At a basic level, the flow feels almost disarmingly simple. You type something like “a comical R&B slow jam about a sock finding its match” or “an afrobeat song for my mum about her home‑cooked plantains,” hit enter, and a few seconds later, Gemini responds with a short song: verses, hook, backing track, the works. You don’t need to bring chords, stems, or even lyrics; Lyria 3 handles that automatically, using your description to set genre, mood, tempo and vocal style. If you’d rather not write anything at all, you can upload a photo or video — say, your dog on a hike — and let Gemini infer the vibe and build a track to match.

Under the hood, Lyria 3 is Google DeepMind’s most advanced generative music model so far, and it’s part of a broader push to make AI audio as mainstream as AI images and text. Earlier Lyria work powered experiments like YouTube’s Dream Track, which lets creators autogenerate 30‑second soundtracks for Shorts; now that same core technology is effectively being handed to anyone with the Gemini app, no editing software required. The version in Gemini is tuned for short, punchy clips — 30‑second songs that are ideal for sharing in chats, dropping over a social video, or just scoring a life moment you’d never have bothered to “produce” before.

Google is also trying hard to position this as a creativity booster, not a replacement for musicians. Lyria 3 is explicitly designed to generate original material rather than clone an artist’s voice or catalog; if you name a specific artist in your prompt, Gemini treats that as loose stylistic guidance rather than an instruction to imitate them one‑to‑one. On top of that, Google has built filters to check outputs against existing recordings and says it has trained Lyria 3 with copyright and partner agreements in mind, continuing a line of music‑industry collaborations that started with its earlier Music AI Sandbox program.

There’s also a technical watermarking layer baked in. Every track generated in the Gemini app carries SynthID, DeepMind’s “invisible” tag for identifying AI‑created content, which already exists for images and is now extending to audio as well. Users can upload a clip to Gemini and ask whether it was generated with Google AI; the system looks for SynthID and uses its own reasoning to make a call. It’s not just a branding play — this kind of verification is fast becoming table stakes as AI music gets good enough to plausibly pass for human‑made, especially in the hands of non‑experts who might not think about where the boundaries are.

From a user’s perspective, the limitations are intentional. The tracks are short, capped at 30 seconds, and framed as “fun, custom soundtracks to your daily life” rather than polished, radio‑ready releases. For now, you can generate in languages including English, German, Spanish, French, Hindi, Japanese, Korean and Portuguese, with the feature rolling out across desktop and then mobile over the coming days; paying Gemini subscribers on tiers like Google AI Plus, Pro and Ultra get higher usage limits. That keeps the feature accessible enough for casual experimentation, while also giving creators yet another tool in their content stack.

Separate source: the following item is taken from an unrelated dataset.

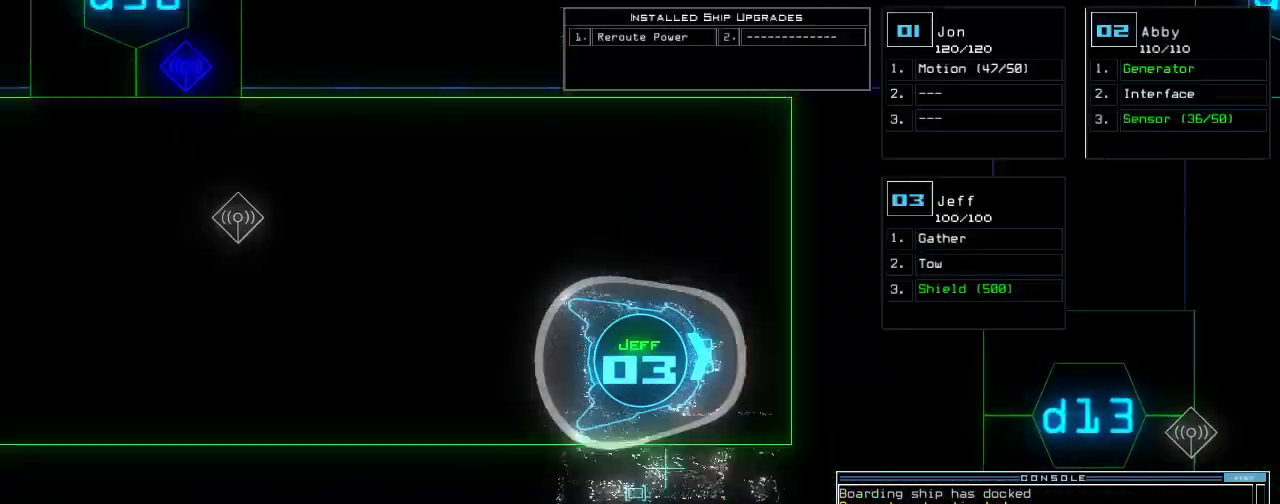
Gameplay with keyboard; each line is a JSON object with the keys held at the frame after it. "events" lists presses ("down") and releases ("up") of ".", "0", "1", "2", "3", "4", "5", "6", "7", "8", "9", "a", "b", "backspace", "c", "caps_lock", "comma", "ctrl_l", "ctrl_r", "d", "down", "e", "equals", "escape", "f", "f12", "g", "h", "i", "j", "k", "l", "left", "m", "minus", "n", "o", "p", "q", "quote", "r", "return", "right", "s", "semicolon", "shift_l", "shift_r", "space", "t", "tab", "tilde", "u", "up", "v", "w", "x", "y" and "z" between this image and that frame as [ms after this image, input, new state], when the widget could be followed in between. No other keys are recorded. Mouse input is not recorded.
{"keys": ["up"], "events": [[60, "space", "up"], [340, "right", "down"], [400, "right", "up"]]}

Zoom out and Gemini’s new trick lands in a suddenly crowded AI‑music landscape. Dedicated platforms like Suno and Udio have been sprinting ahead with longer, higher‑fidelity tracks and pro‑oriented APIs, and Suno’s latest version is already being talked about in AI circles as a “ChatGPT for music” moment. Google’s move is different: instead of asking you to sign up for a new music‑first service, it’s quietly folding music generation into an assistant you may already be using for search, writing and coding. That makes Lyria 3 in Gemini less of a direct Suno killer and more of a mainstream on‑ramp — an easy way to get millions of people comfortable with the idea that typing a sentence can yield a song.

If you’re a creator, this could be one of those deceptively small updates that change workflows in subtle ways. A Shorts clip that once went out with a generic library track might now get a tightly tailored soundtrack that bakes in your in‑jokes or audience references. A quick social post about your commute can come with its own mini‑theme song. And because everything is short‑form, the stakes are low; you can iterate through wild, throwaway ideas — hyper‑specific parody genres, oddly emotional tributes, musical memes — just to see what sticks.

There are still plenty of open questions around compensation, attribution and the long‑term impact on working musicians, and Google is careful to point users back to its terms of service and prohibited‑use policies around intellectual property and privacy. But at a practical level, Gemini’s new music ability signals that we’ve crossed a threshold: music generation is no longer a niche experiment or a dedicated app ecosystem, it’s turning into a default capability of general‑purpose AI. Today it’s 30‑second clips built from text and photos; tomorrow, the same interface that drafts your emails may be quietly composing the soundtrack to your life.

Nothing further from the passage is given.